There is turbulence along the way. “Interstellar” is overly explanatory about its physics, its dialogue can be clunky and you may want to send composer Hans Zimmer’s relentless organ into deep space. But if you take these for blips rather than black holes, the majesty of “Interstellar” is something to behold.
The film opens in the near future where a new kind of Dust Bowl, one called “the blight,” brings crop-killing storms of dust upon the Midwest farm of engineer-turned-farmer Cooper (Matthew McConaughey) and his two children, 10-year-old Murph (Mackenzie Foy) and the 15-year-old budding farmer Tom (Timothee Chalamet). In the imperiled climate, space exploration is viewed as part of the “excess” of the 20th century. Cooper, a former NASA pilot, still believes in science’s capacity for greatness.

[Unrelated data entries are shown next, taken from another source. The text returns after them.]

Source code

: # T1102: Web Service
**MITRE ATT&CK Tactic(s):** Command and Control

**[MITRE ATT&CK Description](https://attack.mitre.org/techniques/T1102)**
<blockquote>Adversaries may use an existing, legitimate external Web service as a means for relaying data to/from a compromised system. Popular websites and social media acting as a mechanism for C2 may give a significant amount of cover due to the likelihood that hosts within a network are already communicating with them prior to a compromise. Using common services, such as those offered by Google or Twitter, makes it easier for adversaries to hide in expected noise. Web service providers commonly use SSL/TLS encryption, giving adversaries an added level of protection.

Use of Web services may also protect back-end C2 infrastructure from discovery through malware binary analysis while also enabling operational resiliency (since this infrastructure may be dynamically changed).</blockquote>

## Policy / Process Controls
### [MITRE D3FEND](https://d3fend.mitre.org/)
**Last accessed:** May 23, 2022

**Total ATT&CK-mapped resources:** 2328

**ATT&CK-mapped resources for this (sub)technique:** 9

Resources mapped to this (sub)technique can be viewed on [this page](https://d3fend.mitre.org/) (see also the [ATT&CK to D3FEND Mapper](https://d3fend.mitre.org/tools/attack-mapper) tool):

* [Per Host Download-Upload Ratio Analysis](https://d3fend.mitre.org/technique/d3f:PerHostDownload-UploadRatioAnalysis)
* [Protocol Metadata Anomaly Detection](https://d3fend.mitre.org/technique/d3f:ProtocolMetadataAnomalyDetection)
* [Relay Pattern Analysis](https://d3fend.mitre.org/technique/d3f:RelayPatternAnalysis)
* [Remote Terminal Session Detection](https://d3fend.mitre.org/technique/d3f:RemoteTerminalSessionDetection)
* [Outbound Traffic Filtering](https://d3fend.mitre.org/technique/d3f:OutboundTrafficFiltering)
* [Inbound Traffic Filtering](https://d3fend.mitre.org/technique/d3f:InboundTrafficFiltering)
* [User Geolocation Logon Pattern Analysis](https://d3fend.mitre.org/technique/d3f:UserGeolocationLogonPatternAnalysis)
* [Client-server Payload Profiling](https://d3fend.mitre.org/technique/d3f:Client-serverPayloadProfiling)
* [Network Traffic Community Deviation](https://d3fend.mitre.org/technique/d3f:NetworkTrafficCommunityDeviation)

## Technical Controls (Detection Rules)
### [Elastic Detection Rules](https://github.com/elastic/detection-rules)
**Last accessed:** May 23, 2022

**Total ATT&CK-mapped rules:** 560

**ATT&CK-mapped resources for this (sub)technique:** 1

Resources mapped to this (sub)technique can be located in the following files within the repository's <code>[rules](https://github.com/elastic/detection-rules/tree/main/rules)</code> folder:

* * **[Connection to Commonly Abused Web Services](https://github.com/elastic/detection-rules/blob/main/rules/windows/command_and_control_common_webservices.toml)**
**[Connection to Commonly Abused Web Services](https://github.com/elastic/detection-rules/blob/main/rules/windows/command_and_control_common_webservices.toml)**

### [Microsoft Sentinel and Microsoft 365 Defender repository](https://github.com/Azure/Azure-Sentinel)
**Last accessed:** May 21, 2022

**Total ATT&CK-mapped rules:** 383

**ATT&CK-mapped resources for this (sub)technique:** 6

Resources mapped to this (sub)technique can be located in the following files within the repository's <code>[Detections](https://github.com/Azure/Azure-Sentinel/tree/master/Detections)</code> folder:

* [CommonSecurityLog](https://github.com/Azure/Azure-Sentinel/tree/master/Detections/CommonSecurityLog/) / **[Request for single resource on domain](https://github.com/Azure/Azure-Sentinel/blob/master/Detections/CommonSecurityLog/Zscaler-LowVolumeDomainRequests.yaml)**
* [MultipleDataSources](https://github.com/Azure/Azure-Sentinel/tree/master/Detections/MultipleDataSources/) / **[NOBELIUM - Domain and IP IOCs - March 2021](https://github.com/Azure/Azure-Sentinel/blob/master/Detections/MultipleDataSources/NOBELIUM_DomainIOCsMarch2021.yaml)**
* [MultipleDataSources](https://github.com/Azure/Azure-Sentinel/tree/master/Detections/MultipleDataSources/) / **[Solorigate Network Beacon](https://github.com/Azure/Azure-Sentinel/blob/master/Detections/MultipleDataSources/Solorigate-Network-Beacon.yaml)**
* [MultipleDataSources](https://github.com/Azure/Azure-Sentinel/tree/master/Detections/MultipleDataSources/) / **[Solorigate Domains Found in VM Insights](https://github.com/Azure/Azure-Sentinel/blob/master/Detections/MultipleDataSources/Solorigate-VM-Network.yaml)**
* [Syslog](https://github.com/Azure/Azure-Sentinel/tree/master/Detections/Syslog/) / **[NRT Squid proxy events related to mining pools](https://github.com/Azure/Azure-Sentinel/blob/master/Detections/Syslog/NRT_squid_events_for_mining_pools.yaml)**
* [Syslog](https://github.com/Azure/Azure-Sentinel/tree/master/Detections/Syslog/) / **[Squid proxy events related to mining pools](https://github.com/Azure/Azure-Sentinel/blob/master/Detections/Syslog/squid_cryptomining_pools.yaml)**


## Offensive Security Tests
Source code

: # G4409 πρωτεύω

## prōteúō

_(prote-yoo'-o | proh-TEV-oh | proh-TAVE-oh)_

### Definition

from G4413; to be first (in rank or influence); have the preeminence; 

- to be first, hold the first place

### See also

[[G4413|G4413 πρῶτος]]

Cooper’s curiosity brings him to a secret NASA lair. Large-scale dreaming has gone underground. They enlist him to pilot a desperate mission through a wormhole to follow an earlier expedition that may have found planets capable of hosting human life.
Much discussion of gravity and relativity follows, as Nolan tries valiantly to place his quasi-plausible sci-fi tale within the realm of mathematics and science. “Interstellar” is a trip, for sure, but it’s not a supernatural one. There will be no aliens poking forth from bellies or monument-blasting battles with extraterrestrials; it’s just about us humans.
The journey means Cooper will, under the best of circumstances, be gone for years. The parting from Murph, who resents the abandonment, is wrenching. He’s a dutiful, driven father stepping out to work, only in another galaxy.
What happens when the spaceship, Endurance, moves past Saturn and passes through the wormhole? For starters, Nolan and his cinematographer, Hoyte Van Hoytema, conjure beautiful galactic imagery, contorting space and, eventually, dimensions.
But what he’s really doing is dropping countless big ideas — science, survival, exploration, love — into a cosmic blender, and seeing what keeps its meaning out there in the heavenly abyss. Nolan juggles the philosophical questions in an often dazzling, occasionally frustratingly incomplete way.
However, under extreme gravitational forces, the core of “Interstellar” holds.